There I was, alone in Atlanta, and homeless. I didn’t have any money, I didn’t have any family, and my social circle was very limited, but for some reason, I wasn’t afraid of what the future held for me because I believed within my heart that I would be okay. My faith in God wouldn’t let me have it no other way.
Within an hour of me leaving my friend’s home, the same guy who sent me the $150 to move to Atlanta had called me up. He and I were cordial but we didn’t talk consistently. How timely was it that he was calling me up after all of that drama that had gone down between my friend and I? To top it off, I was hungry and he was asking me out to lunch. Immediately, I began to shed light on the recent chain of events. And with him being the friend he was, he told me I could stay with him. How awesome God was! I now had a place to go to. Granted, I wasn’t as comfortable with staying with him, but it was still better than having no place to go at all.

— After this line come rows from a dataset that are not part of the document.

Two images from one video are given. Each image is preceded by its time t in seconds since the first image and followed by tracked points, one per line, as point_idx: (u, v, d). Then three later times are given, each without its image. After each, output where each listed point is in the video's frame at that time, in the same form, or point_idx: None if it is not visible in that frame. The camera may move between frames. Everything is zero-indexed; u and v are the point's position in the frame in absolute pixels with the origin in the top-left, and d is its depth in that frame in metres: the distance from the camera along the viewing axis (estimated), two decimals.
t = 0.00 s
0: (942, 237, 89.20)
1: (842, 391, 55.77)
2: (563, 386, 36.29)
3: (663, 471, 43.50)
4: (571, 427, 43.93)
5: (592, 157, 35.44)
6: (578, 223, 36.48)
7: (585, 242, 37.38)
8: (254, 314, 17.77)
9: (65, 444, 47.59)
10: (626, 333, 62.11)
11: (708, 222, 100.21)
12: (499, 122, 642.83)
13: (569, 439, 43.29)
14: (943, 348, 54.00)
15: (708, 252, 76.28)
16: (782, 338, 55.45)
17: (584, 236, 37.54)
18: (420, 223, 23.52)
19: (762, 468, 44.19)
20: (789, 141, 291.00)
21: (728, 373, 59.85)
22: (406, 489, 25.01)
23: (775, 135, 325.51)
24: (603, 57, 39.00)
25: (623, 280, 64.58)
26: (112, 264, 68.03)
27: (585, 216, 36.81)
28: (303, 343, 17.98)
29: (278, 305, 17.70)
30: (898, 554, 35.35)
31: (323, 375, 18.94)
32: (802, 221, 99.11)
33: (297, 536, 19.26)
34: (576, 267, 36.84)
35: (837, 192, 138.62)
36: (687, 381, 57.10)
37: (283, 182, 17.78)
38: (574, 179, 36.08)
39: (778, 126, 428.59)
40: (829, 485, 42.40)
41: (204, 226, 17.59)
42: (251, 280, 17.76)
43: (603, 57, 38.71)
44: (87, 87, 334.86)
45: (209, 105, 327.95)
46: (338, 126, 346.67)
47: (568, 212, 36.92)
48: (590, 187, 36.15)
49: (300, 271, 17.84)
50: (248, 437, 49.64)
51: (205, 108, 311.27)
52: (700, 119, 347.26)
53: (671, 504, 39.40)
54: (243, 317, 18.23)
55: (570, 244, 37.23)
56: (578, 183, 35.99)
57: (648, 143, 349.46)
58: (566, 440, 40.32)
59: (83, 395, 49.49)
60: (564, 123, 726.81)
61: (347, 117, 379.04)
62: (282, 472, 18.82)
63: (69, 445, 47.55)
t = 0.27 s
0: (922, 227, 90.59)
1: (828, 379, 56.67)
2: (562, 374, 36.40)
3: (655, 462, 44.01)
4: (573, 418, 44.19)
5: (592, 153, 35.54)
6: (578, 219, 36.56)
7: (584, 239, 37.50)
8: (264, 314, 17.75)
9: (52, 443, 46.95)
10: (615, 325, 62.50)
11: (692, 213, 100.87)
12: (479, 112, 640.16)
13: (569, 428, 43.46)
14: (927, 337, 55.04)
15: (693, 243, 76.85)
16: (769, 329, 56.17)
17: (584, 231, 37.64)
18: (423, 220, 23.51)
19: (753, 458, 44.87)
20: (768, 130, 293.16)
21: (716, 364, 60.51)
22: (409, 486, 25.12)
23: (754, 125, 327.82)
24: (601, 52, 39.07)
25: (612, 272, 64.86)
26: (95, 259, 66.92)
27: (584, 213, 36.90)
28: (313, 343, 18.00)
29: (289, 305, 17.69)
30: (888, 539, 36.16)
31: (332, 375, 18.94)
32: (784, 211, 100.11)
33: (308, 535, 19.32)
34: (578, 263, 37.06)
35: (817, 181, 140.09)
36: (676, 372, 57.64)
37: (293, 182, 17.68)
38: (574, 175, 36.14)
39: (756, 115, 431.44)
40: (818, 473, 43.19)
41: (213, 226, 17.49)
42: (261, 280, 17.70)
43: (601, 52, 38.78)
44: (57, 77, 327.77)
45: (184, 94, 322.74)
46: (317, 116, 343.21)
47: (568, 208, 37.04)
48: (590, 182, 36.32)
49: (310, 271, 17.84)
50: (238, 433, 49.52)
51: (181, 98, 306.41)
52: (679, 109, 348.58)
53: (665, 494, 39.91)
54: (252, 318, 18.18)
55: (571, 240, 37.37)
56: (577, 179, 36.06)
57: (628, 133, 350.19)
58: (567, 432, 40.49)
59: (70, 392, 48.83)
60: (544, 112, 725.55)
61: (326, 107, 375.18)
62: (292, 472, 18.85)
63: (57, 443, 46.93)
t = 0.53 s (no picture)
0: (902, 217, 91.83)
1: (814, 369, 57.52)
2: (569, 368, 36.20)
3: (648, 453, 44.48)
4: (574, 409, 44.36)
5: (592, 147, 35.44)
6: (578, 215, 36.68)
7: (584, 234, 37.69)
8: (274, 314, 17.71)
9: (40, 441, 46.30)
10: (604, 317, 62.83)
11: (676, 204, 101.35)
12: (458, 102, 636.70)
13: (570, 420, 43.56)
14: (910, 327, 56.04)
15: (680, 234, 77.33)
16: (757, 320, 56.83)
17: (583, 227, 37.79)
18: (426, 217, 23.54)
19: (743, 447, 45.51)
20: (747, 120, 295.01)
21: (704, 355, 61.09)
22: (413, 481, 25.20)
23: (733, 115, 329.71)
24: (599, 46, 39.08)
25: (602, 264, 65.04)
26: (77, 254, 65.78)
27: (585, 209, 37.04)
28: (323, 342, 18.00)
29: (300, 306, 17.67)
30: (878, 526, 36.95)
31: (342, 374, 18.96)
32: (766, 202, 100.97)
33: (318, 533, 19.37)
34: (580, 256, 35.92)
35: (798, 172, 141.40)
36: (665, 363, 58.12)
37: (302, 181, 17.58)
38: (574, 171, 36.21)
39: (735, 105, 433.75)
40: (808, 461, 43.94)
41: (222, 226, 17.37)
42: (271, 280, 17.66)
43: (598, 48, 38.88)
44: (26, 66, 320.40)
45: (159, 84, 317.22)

The first few nights were very difficult. I wasn’t comfortable. My friend and I were still going back and forth and I was just caught up in the wrong things. At that time, I was still financially dependent on my friend. Therefore, I had to play the role. I would do whatever I had to do to get gas, have money for food, and to maintain. At night, I would go back to “Sean’s” house and sleep in my own bed, had my own room, and enjoyed my space. But during the day, I was going over to “Mike’s” to get money. I was essentially using Mike to get gas money to travel to interviews.

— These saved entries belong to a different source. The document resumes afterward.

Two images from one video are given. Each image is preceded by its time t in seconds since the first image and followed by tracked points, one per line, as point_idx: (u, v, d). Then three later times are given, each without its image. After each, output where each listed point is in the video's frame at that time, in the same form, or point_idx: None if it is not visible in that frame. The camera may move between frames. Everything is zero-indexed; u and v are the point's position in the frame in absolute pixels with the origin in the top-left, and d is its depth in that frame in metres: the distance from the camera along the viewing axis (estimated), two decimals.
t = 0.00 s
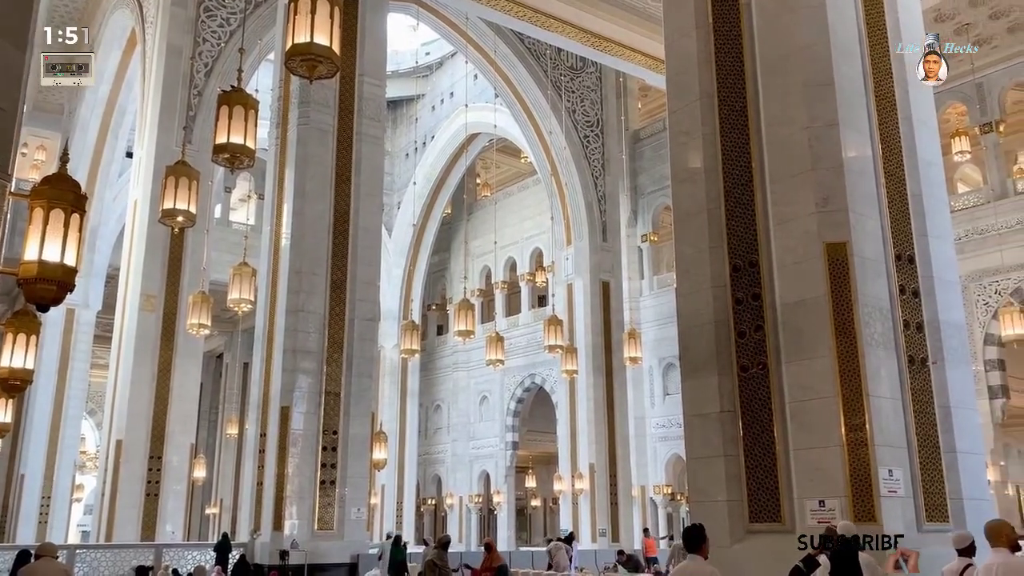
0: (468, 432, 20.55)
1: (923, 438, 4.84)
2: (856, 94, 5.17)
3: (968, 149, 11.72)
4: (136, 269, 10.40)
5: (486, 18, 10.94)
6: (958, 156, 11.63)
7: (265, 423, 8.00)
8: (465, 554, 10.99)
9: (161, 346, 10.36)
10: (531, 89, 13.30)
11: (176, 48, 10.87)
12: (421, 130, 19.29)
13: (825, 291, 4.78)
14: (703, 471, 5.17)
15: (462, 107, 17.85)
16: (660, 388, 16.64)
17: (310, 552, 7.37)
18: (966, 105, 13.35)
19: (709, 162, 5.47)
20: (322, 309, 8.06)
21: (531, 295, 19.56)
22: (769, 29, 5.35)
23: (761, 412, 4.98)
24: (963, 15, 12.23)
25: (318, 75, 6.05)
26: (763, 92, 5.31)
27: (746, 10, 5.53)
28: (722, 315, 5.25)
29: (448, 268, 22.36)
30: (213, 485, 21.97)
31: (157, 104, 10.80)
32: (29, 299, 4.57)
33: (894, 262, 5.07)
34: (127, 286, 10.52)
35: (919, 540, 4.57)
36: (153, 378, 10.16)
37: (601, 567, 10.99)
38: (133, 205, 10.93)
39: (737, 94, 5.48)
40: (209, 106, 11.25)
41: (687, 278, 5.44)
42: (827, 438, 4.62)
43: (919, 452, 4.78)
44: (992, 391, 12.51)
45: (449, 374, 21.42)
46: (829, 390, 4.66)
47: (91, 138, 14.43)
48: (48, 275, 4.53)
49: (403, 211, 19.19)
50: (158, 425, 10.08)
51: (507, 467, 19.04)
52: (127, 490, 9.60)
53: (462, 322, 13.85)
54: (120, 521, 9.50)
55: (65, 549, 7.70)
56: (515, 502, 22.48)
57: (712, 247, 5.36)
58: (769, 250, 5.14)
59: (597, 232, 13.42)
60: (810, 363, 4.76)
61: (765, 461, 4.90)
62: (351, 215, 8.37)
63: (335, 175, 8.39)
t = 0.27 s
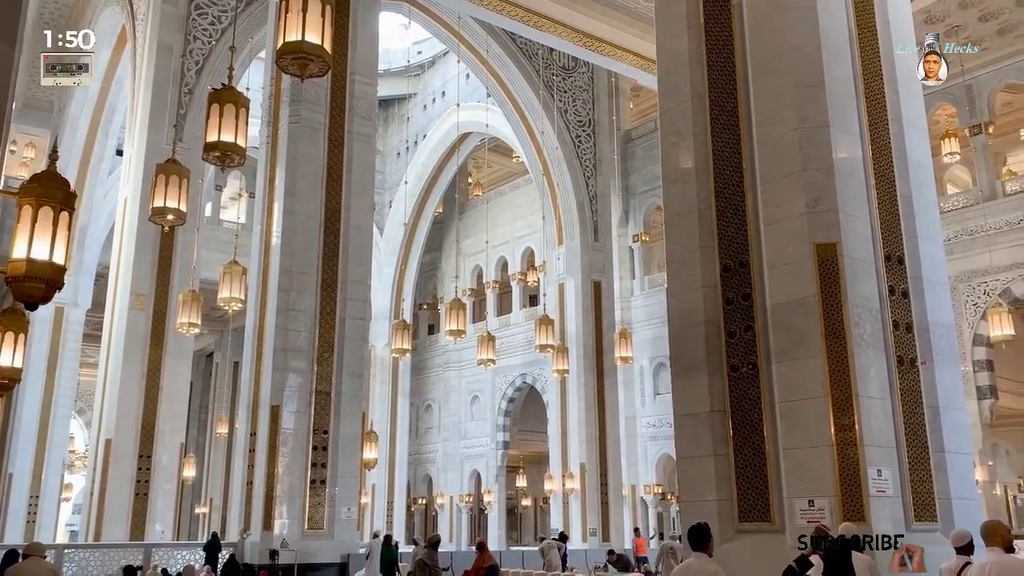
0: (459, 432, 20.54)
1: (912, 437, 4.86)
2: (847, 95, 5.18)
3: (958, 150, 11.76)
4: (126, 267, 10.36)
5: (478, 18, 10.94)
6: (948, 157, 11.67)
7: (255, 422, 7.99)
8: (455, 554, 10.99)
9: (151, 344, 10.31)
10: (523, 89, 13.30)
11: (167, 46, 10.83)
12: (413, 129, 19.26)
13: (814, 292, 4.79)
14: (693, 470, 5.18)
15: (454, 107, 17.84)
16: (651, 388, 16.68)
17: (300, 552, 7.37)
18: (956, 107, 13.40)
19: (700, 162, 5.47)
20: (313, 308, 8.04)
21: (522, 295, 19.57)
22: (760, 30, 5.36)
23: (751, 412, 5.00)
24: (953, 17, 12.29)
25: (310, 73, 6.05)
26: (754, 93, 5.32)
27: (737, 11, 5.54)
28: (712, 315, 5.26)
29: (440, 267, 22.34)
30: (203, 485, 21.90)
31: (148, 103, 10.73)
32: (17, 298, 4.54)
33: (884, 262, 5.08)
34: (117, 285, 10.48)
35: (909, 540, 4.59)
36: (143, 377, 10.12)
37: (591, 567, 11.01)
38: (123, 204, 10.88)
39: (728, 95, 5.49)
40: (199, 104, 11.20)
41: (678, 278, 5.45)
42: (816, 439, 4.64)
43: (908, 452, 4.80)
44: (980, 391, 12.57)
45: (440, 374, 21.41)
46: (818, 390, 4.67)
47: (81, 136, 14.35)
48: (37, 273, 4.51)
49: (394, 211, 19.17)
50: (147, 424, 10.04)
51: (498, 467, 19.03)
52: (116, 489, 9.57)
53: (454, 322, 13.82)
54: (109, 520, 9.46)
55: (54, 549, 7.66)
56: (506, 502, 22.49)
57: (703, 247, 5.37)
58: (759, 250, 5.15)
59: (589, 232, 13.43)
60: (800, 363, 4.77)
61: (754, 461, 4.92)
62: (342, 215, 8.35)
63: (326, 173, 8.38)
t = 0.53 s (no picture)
0: (448, 431, 20.53)
1: (898, 438, 4.89)
2: (835, 97, 5.21)
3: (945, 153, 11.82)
4: (113, 265, 10.30)
5: (468, 17, 10.94)
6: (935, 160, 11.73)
7: (242, 421, 7.96)
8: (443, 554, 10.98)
9: (138, 343, 10.25)
10: (513, 89, 13.30)
11: (155, 43, 10.77)
12: (403, 128, 19.23)
13: (802, 293, 4.81)
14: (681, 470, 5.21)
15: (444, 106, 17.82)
16: (639, 388, 16.72)
17: (288, 552, 7.36)
18: (943, 110, 13.49)
19: (689, 163, 5.51)
20: (301, 307, 8.02)
21: (511, 294, 19.58)
22: (749, 32, 5.38)
23: (739, 412, 5.01)
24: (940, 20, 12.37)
25: (299, 72, 6.03)
26: (743, 94, 5.34)
27: (727, 13, 5.56)
28: (700, 315, 5.30)
29: (429, 267, 22.31)
30: (190, 484, 21.79)
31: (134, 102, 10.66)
32: (3, 295, 4.51)
33: (871, 264, 5.11)
34: (104, 283, 10.42)
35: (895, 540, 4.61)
36: (129, 376, 10.07)
37: (579, 567, 11.02)
38: (110, 201, 10.82)
39: (717, 96, 5.51)
40: (188, 102, 11.15)
41: (667, 279, 5.47)
42: (803, 439, 4.66)
43: (894, 453, 4.83)
44: (966, 392, 12.64)
45: (429, 373, 21.40)
46: (805, 391, 4.70)
47: (68, 133, 14.25)
48: (23, 271, 4.48)
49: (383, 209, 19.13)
50: (134, 423, 9.99)
51: (486, 466, 19.03)
52: (102, 488, 9.52)
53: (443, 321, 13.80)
54: (95, 519, 9.41)
55: (38, 549, 7.61)
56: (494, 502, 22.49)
57: (692, 248, 5.40)
58: (747, 251, 5.17)
59: (578, 232, 13.44)
60: (787, 364, 4.79)
61: (741, 461, 4.94)
62: (331, 214, 8.34)
63: (314, 172, 8.35)
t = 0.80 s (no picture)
0: (436, 431, 20.51)
1: (884, 438, 4.92)
2: (822, 98, 5.24)
3: (931, 155, 11.89)
4: (99, 263, 10.24)
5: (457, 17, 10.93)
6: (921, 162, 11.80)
7: (229, 420, 7.93)
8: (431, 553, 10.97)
9: (125, 340, 10.20)
10: (502, 88, 13.29)
11: (143, 41, 10.71)
12: (392, 126, 19.19)
13: (789, 293, 4.83)
14: (668, 470, 5.22)
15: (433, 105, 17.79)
16: (627, 388, 16.75)
17: (275, 551, 7.37)
18: (929, 112, 13.57)
19: (677, 164, 5.53)
20: (288, 305, 7.99)
21: (500, 294, 19.57)
22: (738, 33, 5.39)
23: (726, 412, 5.03)
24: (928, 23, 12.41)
25: (288, 70, 6.01)
26: (731, 96, 5.36)
27: (715, 15, 5.58)
28: (688, 316, 5.31)
29: (418, 266, 22.28)
30: (176, 483, 21.69)
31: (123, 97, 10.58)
32: None
33: (857, 265, 5.14)
34: (90, 281, 10.37)
35: (879, 539, 4.64)
36: (116, 374, 10.01)
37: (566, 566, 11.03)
38: (97, 199, 10.76)
39: (706, 98, 5.53)
40: (176, 99, 11.07)
41: (655, 279, 5.48)
42: (789, 439, 4.68)
43: (879, 453, 4.86)
44: (951, 393, 12.72)
45: (417, 372, 21.38)
46: (792, 391, 4.72)
47: (54, 130, 14.16)
48: (8, 267, 4.54)
49: (372, 208, 19.09)
50: (120, 422, 9.94)
51: (474, 466, 19.02)
52: (87, 487, 9.46)
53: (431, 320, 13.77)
54: (80, 518, 9.37)
55: (22, 548, 7.57)
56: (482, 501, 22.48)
57: (680, 249, 5.41)
58: (735, 252, 5.19)
59: (567, 232, 13.46)
60: (774, 364, 4.81)
61: (728, 461, 4.95)
62: (319, 212, 8.31)
63: (303, 170, 8.33)
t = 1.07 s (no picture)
0: (425, 430, 20.49)
1: (871, 439, 4.94)
2: (811, 99, 5.26)
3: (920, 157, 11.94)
4: (87, 261, 10.19)
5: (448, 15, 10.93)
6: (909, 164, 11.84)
7: (217, 418, 7.90)
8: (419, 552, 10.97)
9: (113, 338, 10.15)
10: (493, 87, 13.28)
11: (133, 38, 10.68)
12: (382, 125, 19.16)
13: (778, 294, 4.85)
14: (657, 469, 5.23)
15: (424, 104, 17.78)
16: (616, 388, 16.77)
17: (263, 551, 7.35)
18: (918, 114, 13.63)
19: (667, 164, 5.54)
20: (277, 304, 7.96)
21: (490, 293, 19.58)
22: (727, 34, 5.40)
23: (714, 412, 5.05)
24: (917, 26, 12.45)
25: (278, 67, 5.99)
26: (720, 96, 5.38)
27: (706, 16, 5.60)
28: (678, 316, 5.32)
29: (408, 265, 22.25)
30: (164, 481, 21.60)
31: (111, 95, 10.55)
32: None
33: (846, 266, 5.16)
34: (78, 279, 10.32)
35: (867, 538, 4.66)
36: (103, 372, 9.97)
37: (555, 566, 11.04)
38: (85, 196, 10.72)
39: (696, 98, 5.55)
40: (165, 96, 11.02)
41: (645, 279, 5.49)
42: (777, 439, 4.69)
43: (867, 454, 4.89)
44: (938, 394, 12.79)
45: (407, 372, 21.36)
46: (780, 391, 4.74)
47: (42, 127, 14.08)
48: None
49: (362, 207, 19.04)
50: (108, 420, 9.89)
51: (464, 465, 19.01)
52: (74, 486, 9.42)
53: (421, 319, 13.74)
54: (67, 517, 9.33)
55: (9, 547, 7.52)
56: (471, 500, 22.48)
57: (670, 249, 5.42)
58: (724, 253, 5.21)
59: (557, 232, 13.46)
60: (763, 364, 4.83)
61: (716, 460, 4.97)
62: (309, 211, 8.28)
63: (293, 168, 8.30)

My arrangement went pretty good with Sean for the most part. We agreed that I could stay with him as long as I was actively looking for a job. Anything after a month would result in me having to start to pay rent. Essentially, his home became a shelter for me. I was able to stay with him at night but during the day I was on my own. And when he went out of town, I was looking for another place to stay. Again, I didn’t tell anyone what was going on. Instead, I would sleep in my car when I didn’t have any place to go. Don’t get me wrong, I fully understand and respect his decision since he didn’t know me from Adam to Eve. But it was also very trying for me because it was over 90 degrees outside and here I was trying to sleep in my car. I became so sleep deprived that I would hallucinate.
Anywhere I could sleep and shower, I became grateful for, and sadly, I’d rather live this life style than to give up and go home. Why? I believed in myself. I had faith that if I could only get past this point in my life then I would be okay. And I would. But not without sacrificing everything I believed in first.